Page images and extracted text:
══════════════════════════════

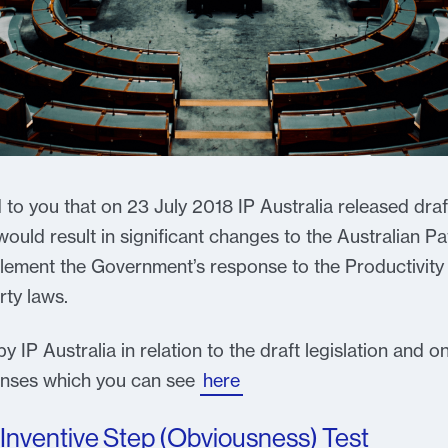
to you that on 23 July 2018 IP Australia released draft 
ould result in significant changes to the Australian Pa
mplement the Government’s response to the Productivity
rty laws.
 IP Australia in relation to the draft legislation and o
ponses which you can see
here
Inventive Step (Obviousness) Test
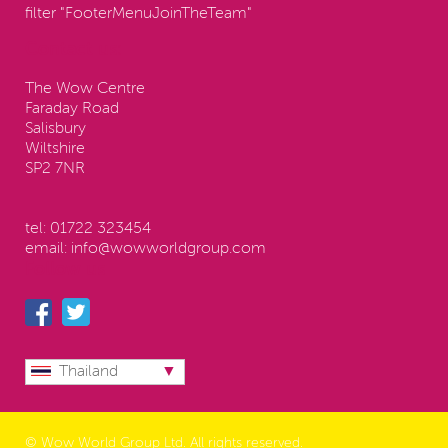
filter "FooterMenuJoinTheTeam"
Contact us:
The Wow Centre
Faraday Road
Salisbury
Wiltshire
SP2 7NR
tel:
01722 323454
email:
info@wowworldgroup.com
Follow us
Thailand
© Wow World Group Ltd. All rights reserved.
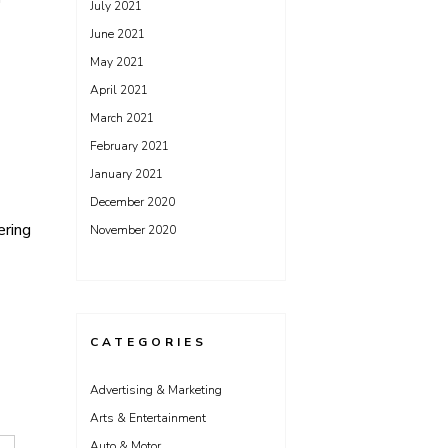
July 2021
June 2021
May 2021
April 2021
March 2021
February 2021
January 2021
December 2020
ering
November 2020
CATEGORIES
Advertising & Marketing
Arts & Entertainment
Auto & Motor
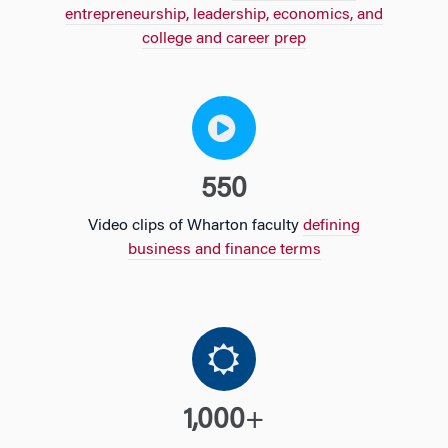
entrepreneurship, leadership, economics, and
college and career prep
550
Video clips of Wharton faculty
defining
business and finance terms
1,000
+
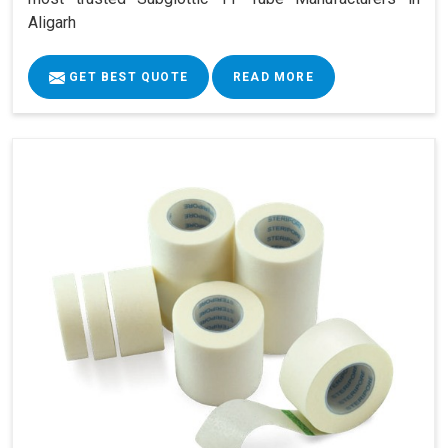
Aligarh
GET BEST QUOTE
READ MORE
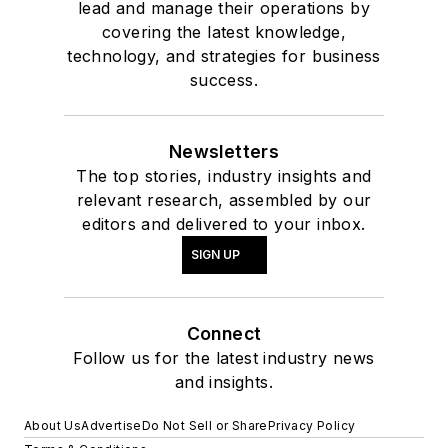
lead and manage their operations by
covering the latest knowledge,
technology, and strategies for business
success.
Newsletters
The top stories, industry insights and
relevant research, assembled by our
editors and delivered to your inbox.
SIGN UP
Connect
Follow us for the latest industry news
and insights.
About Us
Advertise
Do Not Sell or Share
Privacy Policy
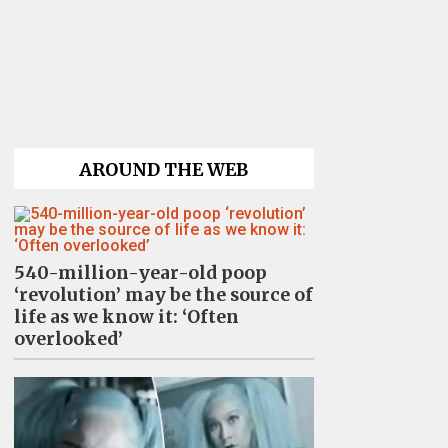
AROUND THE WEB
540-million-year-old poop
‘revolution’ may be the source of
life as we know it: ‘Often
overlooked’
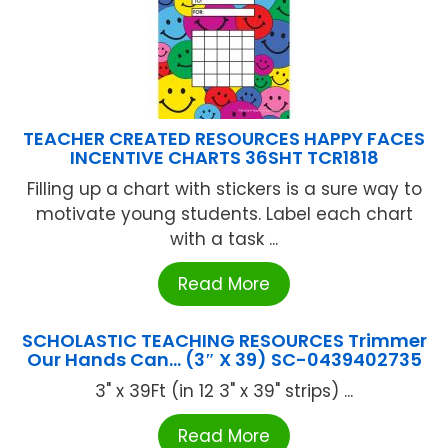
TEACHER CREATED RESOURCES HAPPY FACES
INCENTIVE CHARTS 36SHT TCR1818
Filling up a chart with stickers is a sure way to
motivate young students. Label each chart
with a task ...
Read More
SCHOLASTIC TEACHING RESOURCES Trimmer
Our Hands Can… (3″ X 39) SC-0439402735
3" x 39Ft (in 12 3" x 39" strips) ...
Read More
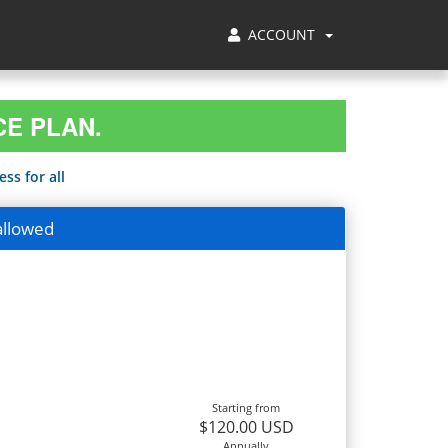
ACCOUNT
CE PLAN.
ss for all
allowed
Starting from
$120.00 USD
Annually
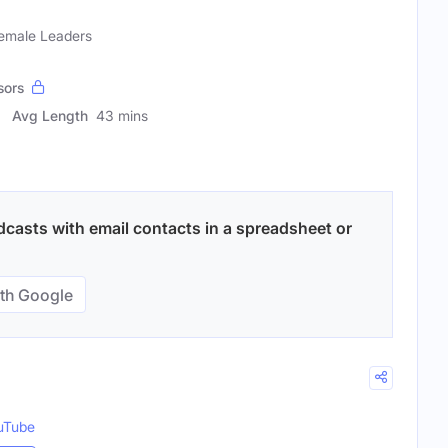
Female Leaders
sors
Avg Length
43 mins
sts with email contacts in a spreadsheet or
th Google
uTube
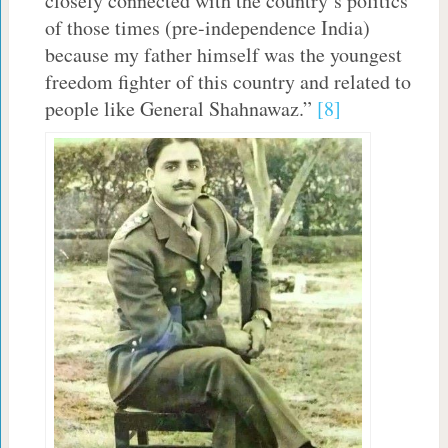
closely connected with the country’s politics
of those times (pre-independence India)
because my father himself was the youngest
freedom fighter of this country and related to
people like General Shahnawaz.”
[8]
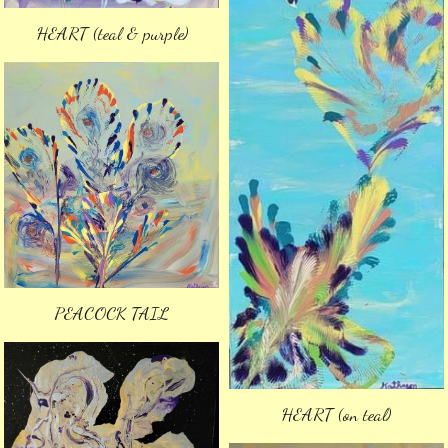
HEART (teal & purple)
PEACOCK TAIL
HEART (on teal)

══════════════════════════════

> **PROBLEM REQUIREMENTS**
Ignoring the pictures, write out word for word only the lines from the one containing "sts with email contacts in a spreadsheet or" through the last line of the data, both ends included.

> **OUTPUT**
sts with email contacts in a spreadsheet or
th Google
uTube
closely connected with the country’s politics
of those times (pre-independence India)
because my father himself was the youngest
freedom fighter of this country and related to
people like General Shahnawaz.”
[8]
HEART (teal & purple)
PEACOCK TAIL
HEART (on teal)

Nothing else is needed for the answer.